Là, dans ce lieu désert, je ressemblais à un petit oiseau du ciel, exposé au vent de la plaine et pris en chasse. Réfléchis : que ferait un petit oiseau ans une telle tempête ? Ne se mettrait-il pas en recherche, pour trouver un petit nid, une grotte où se réfugier ? C’est ce que j'ai fait, à mon tour, dans le fracas et la tempête, frappé de terreur par les éléments déchainés de la nature. J'ai couru trouver un refuge ; j'ai couru me cacher dans les bras de mon Père céleste. Je ressentis la douce chaleur du Christ, mon union avec Dieu. J'éprouvai une grande joie, une allégresse, un grand réconfort en m'introduisant dans le divin. Je n'avais cure désormais de la mer déchainée, de l'orage, qui appartiennent à ce monde-ci. Mon âme cherchait quelque chose de plus élevé et de mieux accompli. Je me sentais en sécurité, consolé et reposé. J'ai passé des journées en or. J'ai tiré profit d'une période de grand mauvais temps.
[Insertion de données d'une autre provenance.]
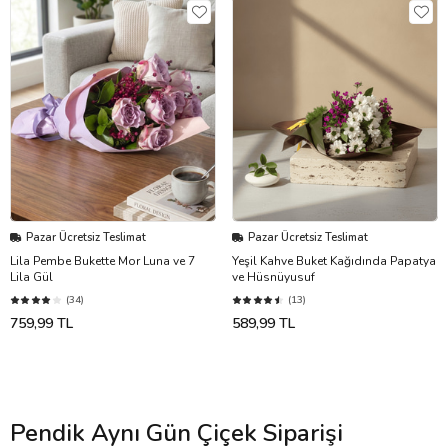
Pazar Ücretsiz Teslimat
Pazar Ücretsiz Teslimat
Lila Pembe Bukette Mor Luna ve 7
Yeşil Kahve Buket Kağıdında Papatya
Lila Gül
ve Hüsnüyusuf
(34)
(13)
759,99 TL
589,99 TL
Pendik Aynı Gün Çiçek Siparişi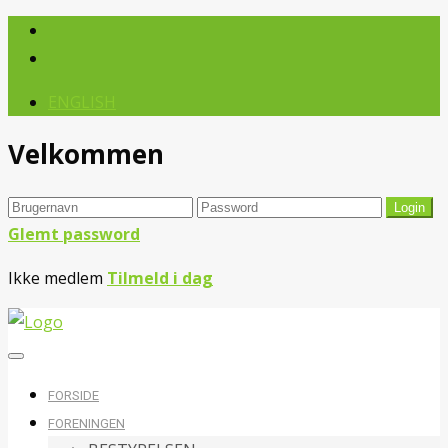
ENGLISH
Velkommen
Glemt password
Ikke medlem
Tilmeld i dag
FORSIDE
FORENINGEN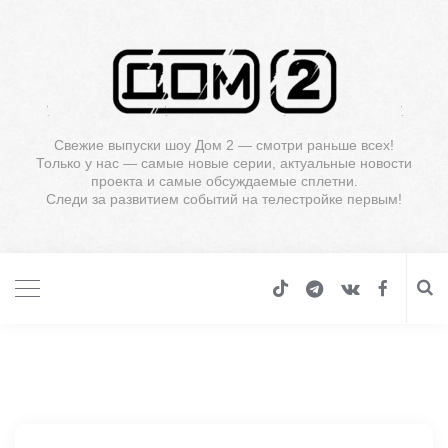
Свежие выпуски шоу Дом 2 — смотри раньше всех!
Только у нас — самые новые серии, актуальные новости
проекта и самые обсуждаемые сплетни.
Следи за развитием событий на телестройке первым!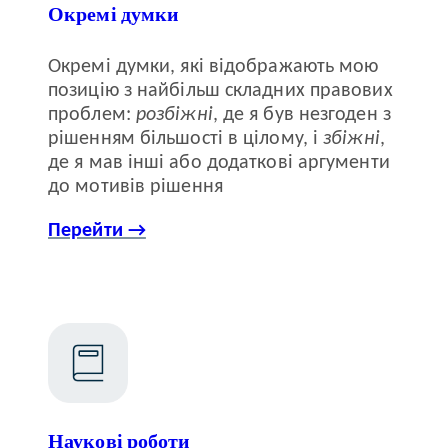
Окремі думки
Окремі думки, які відображають мою
позицію з найбільш складних правових
проблем:
розбіжні
, де я був незгоден з
рішенням більшості в цілому, і
збіжні
,
де я мав інші або додаткові аргументи
до мотивів рішення
Перейти →
Наукові роботи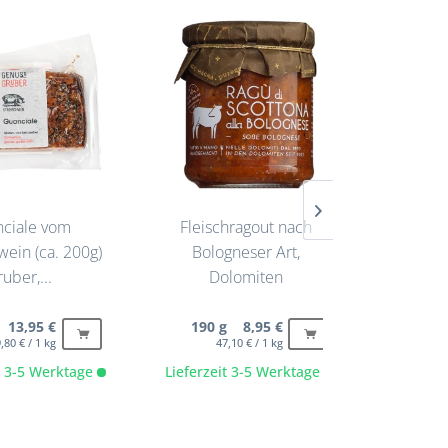
ciale vom
Fleischragout nach
Soße 
wein (ca. 200g)
Bologneser Art,
Pfifferl
uber,...
Dolomiten
 13,95 €
190 g 8,95 €
190
,80 € / 1 kg
47,10 € / 1 kg
4
it 3-5 Werktage
Lieferzeit 3-5 Werktage
Lieferze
C'est ainsi que nous devons toujours penser. C'est ainsi que nous devons vivre la difficulté et l'épreuve. Nous devons voir en tout des occasions de prière, des occasions de nous rapprocher de Dieu. Voilà le secret : comment l'homme fera de tout une prière. C'est cela aussi, sans doute, que veut dire l'apôtre Paul quand il dit : « Je me réjouis de mes épreuves4 », de tous les sujets d'affliction qui venaient l'éprouver. C'est de cette manière que s'opère la sanctification. Que Dieu nous en rende dignes. C'est avec insistance que, moi, je demande cela dans ma prière. A Vathia, à Saint-Nicolas, je suis resté assez longtemps – trois années entières. J’en suis parti au moment où éclata la guerre avec l'Italie5.